- Listed records
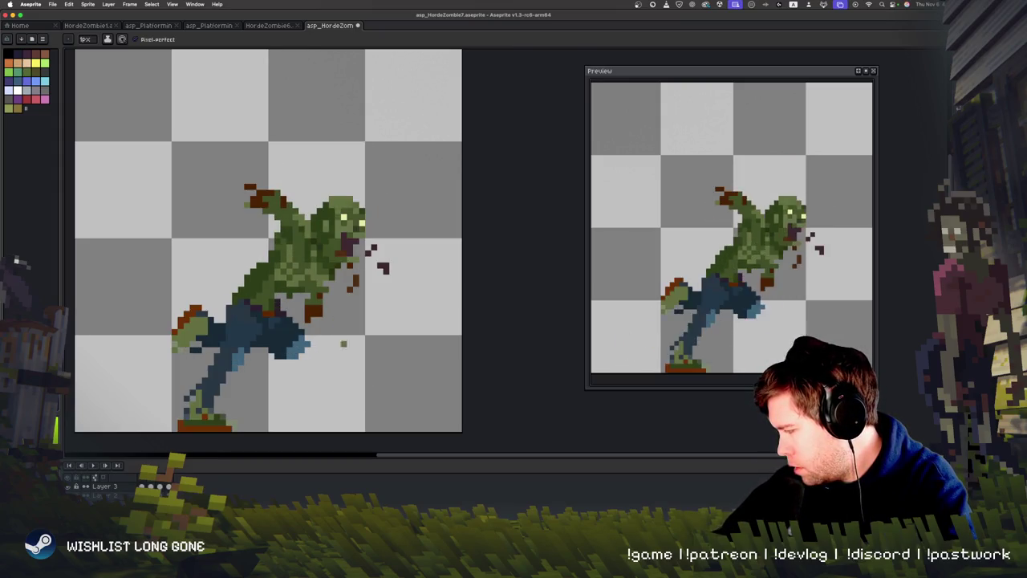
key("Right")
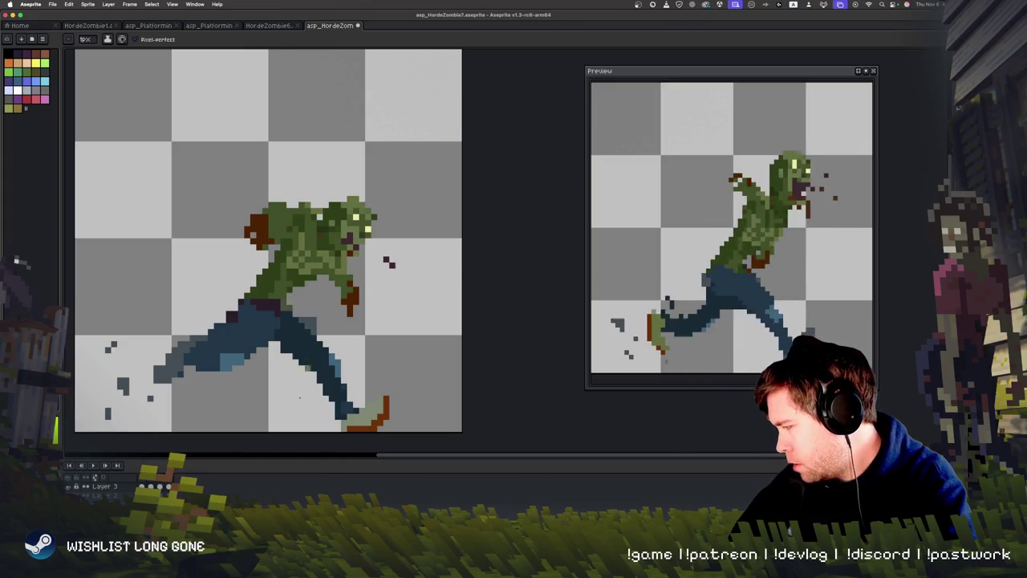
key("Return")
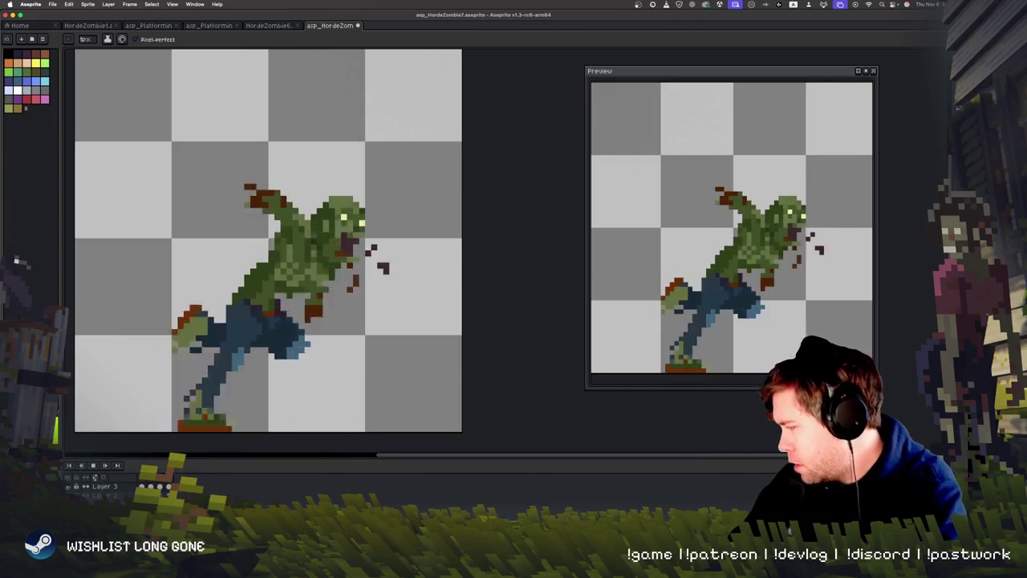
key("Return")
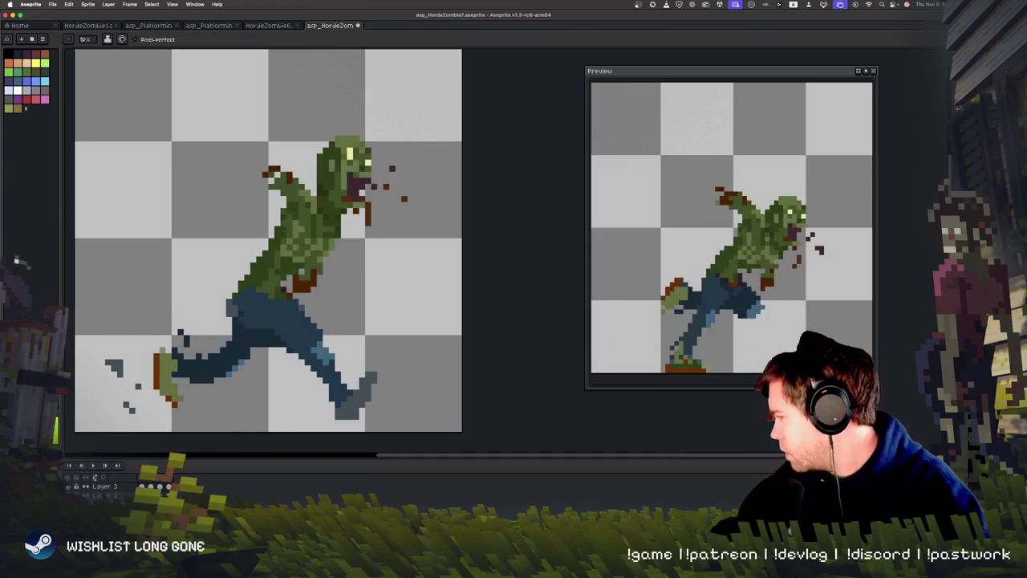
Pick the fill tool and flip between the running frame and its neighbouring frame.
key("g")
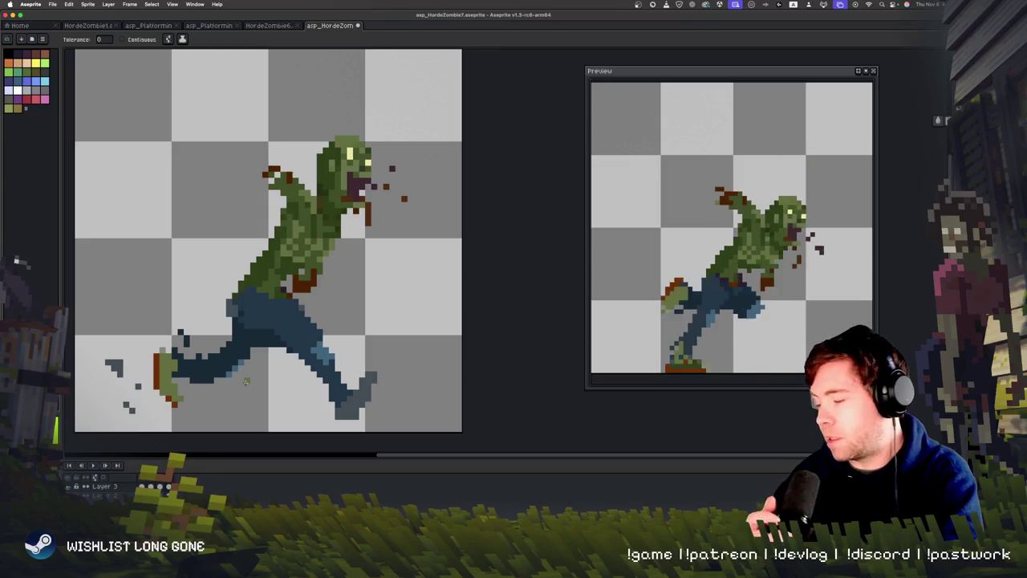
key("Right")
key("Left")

- Work instructions
Since the pictures are not wanted, set down only the rest of each record, exactly as above.

- Your response
key("Right")
key("Return")
key("Return")
Pick the fill tool and flip between the running frame and its neighbouring frame.
key("g")
key("Right")
key("Left")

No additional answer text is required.